(AVAILABLE DATA Opens)

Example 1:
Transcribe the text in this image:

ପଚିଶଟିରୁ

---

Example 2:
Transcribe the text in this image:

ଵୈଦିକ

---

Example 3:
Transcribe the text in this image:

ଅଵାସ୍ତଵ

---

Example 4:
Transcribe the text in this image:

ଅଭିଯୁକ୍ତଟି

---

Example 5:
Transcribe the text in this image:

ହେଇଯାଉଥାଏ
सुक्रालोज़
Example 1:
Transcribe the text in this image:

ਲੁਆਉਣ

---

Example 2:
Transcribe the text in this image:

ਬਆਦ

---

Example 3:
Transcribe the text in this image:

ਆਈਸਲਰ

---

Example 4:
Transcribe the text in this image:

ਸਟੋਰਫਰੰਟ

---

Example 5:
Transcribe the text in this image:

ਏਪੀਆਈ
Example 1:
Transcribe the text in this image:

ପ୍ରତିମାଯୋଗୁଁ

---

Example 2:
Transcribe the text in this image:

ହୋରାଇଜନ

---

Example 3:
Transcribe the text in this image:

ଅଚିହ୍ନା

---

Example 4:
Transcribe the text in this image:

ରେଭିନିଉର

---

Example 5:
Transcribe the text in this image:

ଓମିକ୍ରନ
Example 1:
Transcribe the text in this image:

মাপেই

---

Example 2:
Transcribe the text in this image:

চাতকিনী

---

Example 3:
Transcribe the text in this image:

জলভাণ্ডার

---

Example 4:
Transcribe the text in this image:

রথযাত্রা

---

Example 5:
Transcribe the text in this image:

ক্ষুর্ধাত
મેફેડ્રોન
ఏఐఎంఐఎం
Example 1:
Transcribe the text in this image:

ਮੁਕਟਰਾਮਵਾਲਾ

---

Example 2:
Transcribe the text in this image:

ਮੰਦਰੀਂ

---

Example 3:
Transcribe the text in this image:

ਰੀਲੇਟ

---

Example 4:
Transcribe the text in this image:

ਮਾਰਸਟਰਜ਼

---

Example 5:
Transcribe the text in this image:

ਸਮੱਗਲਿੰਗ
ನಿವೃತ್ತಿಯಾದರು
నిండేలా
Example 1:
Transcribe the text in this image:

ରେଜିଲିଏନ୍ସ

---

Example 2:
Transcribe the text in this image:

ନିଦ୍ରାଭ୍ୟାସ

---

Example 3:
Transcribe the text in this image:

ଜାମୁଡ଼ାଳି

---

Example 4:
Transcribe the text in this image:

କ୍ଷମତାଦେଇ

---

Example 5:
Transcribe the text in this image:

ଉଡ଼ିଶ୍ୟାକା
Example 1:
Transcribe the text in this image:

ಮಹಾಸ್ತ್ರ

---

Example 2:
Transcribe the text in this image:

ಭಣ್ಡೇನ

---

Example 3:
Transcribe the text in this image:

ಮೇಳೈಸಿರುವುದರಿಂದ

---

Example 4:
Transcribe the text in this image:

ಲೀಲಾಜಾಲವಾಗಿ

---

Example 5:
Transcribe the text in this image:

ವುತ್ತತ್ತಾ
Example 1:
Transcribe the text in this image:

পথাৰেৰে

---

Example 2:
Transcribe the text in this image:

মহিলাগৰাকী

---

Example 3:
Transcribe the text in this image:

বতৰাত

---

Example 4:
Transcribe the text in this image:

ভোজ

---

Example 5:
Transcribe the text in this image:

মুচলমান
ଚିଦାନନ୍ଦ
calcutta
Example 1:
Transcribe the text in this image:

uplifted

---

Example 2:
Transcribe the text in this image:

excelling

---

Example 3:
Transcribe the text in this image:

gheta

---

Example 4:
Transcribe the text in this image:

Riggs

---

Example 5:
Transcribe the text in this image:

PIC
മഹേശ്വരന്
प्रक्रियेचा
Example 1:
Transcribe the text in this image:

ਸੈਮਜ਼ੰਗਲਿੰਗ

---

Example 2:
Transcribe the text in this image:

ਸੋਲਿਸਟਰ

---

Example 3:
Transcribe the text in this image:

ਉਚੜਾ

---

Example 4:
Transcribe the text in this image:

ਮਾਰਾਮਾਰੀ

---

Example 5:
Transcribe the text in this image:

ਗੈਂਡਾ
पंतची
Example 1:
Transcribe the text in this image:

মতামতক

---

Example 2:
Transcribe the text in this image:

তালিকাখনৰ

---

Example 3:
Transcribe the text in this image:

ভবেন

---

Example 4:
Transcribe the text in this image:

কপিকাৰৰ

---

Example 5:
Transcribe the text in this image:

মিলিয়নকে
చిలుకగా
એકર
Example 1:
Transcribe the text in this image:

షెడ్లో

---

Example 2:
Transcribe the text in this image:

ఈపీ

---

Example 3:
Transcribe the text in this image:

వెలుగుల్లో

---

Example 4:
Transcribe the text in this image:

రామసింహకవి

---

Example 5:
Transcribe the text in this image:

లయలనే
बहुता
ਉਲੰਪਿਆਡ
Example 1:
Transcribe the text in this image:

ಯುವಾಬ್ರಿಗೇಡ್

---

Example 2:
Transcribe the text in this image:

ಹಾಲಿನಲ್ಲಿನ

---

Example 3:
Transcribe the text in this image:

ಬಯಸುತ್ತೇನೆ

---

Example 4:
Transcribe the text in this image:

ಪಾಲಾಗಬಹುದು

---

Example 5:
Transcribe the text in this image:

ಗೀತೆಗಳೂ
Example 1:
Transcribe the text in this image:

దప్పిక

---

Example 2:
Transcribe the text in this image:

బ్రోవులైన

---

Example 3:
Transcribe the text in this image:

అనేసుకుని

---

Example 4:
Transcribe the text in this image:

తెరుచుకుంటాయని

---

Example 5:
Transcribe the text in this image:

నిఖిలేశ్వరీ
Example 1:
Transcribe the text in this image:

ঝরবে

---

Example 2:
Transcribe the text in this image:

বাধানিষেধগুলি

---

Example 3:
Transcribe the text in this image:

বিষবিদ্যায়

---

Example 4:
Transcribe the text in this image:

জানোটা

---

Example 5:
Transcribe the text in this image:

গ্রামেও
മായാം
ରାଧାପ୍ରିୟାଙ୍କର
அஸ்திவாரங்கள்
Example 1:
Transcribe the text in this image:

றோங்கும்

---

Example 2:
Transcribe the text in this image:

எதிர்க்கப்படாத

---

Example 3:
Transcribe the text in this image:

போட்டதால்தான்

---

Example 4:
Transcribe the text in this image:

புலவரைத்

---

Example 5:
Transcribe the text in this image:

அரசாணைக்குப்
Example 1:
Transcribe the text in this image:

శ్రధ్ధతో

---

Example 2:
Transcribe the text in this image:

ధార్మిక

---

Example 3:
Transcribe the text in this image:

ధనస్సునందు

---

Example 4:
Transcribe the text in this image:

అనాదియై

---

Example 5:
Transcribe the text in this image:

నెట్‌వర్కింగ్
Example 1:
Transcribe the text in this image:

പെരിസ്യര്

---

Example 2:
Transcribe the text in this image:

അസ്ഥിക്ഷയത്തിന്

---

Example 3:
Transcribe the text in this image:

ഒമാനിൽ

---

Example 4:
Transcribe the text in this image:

(AVAILABLE DATA Closes)

TO DO:
Write each entry out again. Do not change a word.

RESULT OF THE EXERCISE:
Example 1:
Transcribe the text in this image:

ପଚିଶଟିରୁ

---

Example 2:
Transcribe the text in this image:

ଵୈଦିକ

---

Example 3:
Transcribe the text in this image:

ଅଵାସ୍ତଵ

---

Example 4:
Transcribe the text in this image:

ଅଭିଯୁକ୍ତଟି

---

Example 5:
Transcribe the text in this image:

ହେଇଯାଉଥାଏ
सुक्रालोज़
Example 1:
Transcribe the text in this image:

ਲੁਆਉਣ

---

Example 2:
Transcribe the text in this image:

ਬਆਦ

---

Example 3:
Transcribe the text in this image:

ਆਈਸਲਰ

---

Example 4:
Transcribe the text in this image:

ਸਟੋਰਫਰੰਟ

---

Example 5:
Transcribe the text in this image:

ਏਪੀਆਈ
Example 1:
Transcribe the text in this image:

ପ୍ରତିମାଯୋଗୁଁ

---

Example 2:
Transcribe the text in this image:

ହୋରାଇଜନ

---

Example 3:
Transcribe the text in this image:

ଅଚିହ୍ନା

---

Example 4:
Transcribe the text in this image:

ରେଭିନିଉର

---

Example 5:
Transcribe the text in this image:

ଓମିକ୍ରନ
Example 1:
Transcribe the text in this image:

মাপেই

---

Example 2:
Transcribe the text in this image:

চাতকিনী

---

Example 3:
Transcribe the text in this image:

জলভাণ্ডার

---

Example 4:
Transcribe the text in this image:

রথযাত্রা

---

Example 5:
Transcribe the text in this image:

ক্ষুর্ধাত
મેફેડ્રોન
ఏఐఎంఐఎం
Example 1:
Transcribe the text in this image:

ਮੁਕਟਰਾਮਵਾਲਾ

---

Example 2:
Transcribe the text in this image:

ਮੰਦਰੀਂ

---

Example 3:
Transcribe the text in this image:

ਰੀਲੇਟ

---

Example 4:
Transcribe the text in this image:

ਮਾਰਸਟਰਜ਼

---

Example 5:
Transcribe the text in this image:

ਸਮੱਗਲਿੰਗ
ನಿವೃತ್ತಿಯಾದರು
నిండేలా
Example 1:
Transcribe the text in this image:

ରେଜିଲିଏନ୍ସ

---

Example 2:
Transcribe the text in this image:

ନିଦ୍ରାଭ୍ୟାସ

---

Example 3:
Transcribe the text in this image:

ଜାମୁଡ଼ାଳି

---

Example 4:
Transcribe the text in this image:

କ୍ଷମତାଦେଇ

---

Example 5:
Transcribe the text in this image:

ଉଡ଼ିଶ୍ୟାକା
Example 1:
Transcribe the text in this image:

ಮಹಾಸ್ತ್ರ

---

Example 2:
Transcribe the text in this image:

ಭಣ್ಡೇನ

---

Example 3:
Transcribe the text in this image:

ಮೇಳೈಸಿರುವುದರಿಂದ

---

Example 4:
Transcribe the text in this image:

ಲೀಲಾಜಾಲವಾಗಿ

---

Example 5:
Transcribe the text in this image:

ವುತ್ತತ್ತಾ
Example 1:
Transcribe the text in this image:

পথাৰেৰে

---

Example 2:
Transcribe the text in this image:

মহিলাগৰাকী

---

Example 3:
Transcribe the text in this image:

বতৰাত

---

Example 4:
Transcribe the text in this image:

ভোজ

---

Example 5:
Transcribe the text in this image:

মুচলমান
ଚିଦାନନ୍ଦ
calcutta
Example 1:
Transcribe the text in this image:

uplifted

---

Example 2:
Transcribe the text in this image:

excelling

---

Example 3:
Transcribe the text in this image:

gheta

---

Example 4:
Transcribe the text in this image:

Riggs

---

Example 5:
Transcribe the text in this image:

PIC
മഹേശ്വരന്
प्रक्रियेचा
Example 1:
Transcribe the text in this image:

ਸੈਮਜ਼ੰਗਲਿੰਗ

---

Example 2:
Transcribe the text in this image:

ਸੋਲਿਸਟਰ

---

Example 3:
Transcribe the text in this image:

ਉਚੜਾ

---

Example 4:
Transcribe the text in this image:

ਮਾਰਾਮਾਰੀ

---

Example 5:
Transcribe the text in this image:

ਗੈਂਡਾ
पंतची
Example 1:
Transcribe the text in this image:

মতামতক

---

Example 2:
Transcribe the text in this image:

তালিকাখনৰ

---

Example 3:
Transcribe the text in this image:

ভবেন

---

Example 4:
Transcribe the text in this image:

কপিকাৰৰ

---

Example 5:
Transcribe the text in this image:

মিলিয়নকে
చిలుకగా
એકર
Example 1:
Transcribe the text in this image:

షెడ్లో

---

Example 2:
Transcribe the text in this image:

ఈపీ

---

Example 3:
Transcribe the text in this image:

వెలుగుల్లో

---

Example 4:
Transcribe the text in this image:

రామసింహకవి

---

Example 5:
Transcribe the text in this image:

లయలనే
बहुता
ਉਲੰਪਿਆਡ
Example 1:
Transcribe the text in this image:

ಯುವಾಬ್ರಿಗೇಡ್

---

Example 2:
Transcribe the text in this image:

ಹಾಲಿನಲ್ಲಿನ

---

Example 3:
Transcribe the text in this image:

ಬಯಸುತ್ತೇನೆ

---

Example 4:
Transcribe the text in this image:

ಪಾಲಾಗಬಹುದು

---

Example 5:
Transcribe the text in this image:

ಗೀತೆಗಳೂ
Example 1:
Transcribe the text in this image:

దప్పిక

---

Example 2:
Transcribe the text in this image:

బ్రోవులైన

---

Example 3:
Transcribe the text in this image:

అనేసుకుని

---

Example 4:
Transcribe the text in this image:

తెరుచుకుంటాయని

---

Example 5:
Transcribe the text in this image:

నిఖిలేశ్వరీ
Example 1:
Transcribe the text in this image:

ঝরবে

---

Example 2:
Transcribe the text in this image:

বাধানিষেধগুলি

---

Example 3:
Transcribe the text in this image:

বিষবিদ্যায়

---

Example 4:
Transcribe the text in this image:

জানোটা

---

Example 5:
Transcribe the text in this image:

গ্রামেও
മായാം
ରାଧାପ୍ରିୟାଙ୍କର
அஸ்திவாரங்கள்
Example 1:
Transcribe the text in this image:

றோங்கும்

---

Example 2:
Transcribe the text in this image:

எதிர்க்கப்படாத

---

Example 3:
Transcribe the text in this image:

போட்டதால்தான்

---

Example 4:
Transcribe the text in this image:

புலவரைத்

---

Example 5:
Transcribe the text in this image:

அரசாணைக்குப்
Example 1:
Transcribe the text in this image:

శ్రధ్ధతో

---

Example 2:
Transcribe the text in this image:

ధార్మిక

---

Example 3:
Transcribe the text in this image:

ధనస్సునందు

---

Example 4:
Transcribe the text in this image:

అనాదియై

---

Example 5:
Transcribe the text in this image:

నెట్‌వర్కింగ్
Example 1:
Transcribe the text in this image:

പെരിസ്യര്

---

Example 2:
Transcribe the text in this image:

അസ്ഥിക്ഷയത്തിന്

---

Example 3:
Transcribe the text in this image:

ഒമാനിൽ

---

Example 4:
Transcribe the text in this image:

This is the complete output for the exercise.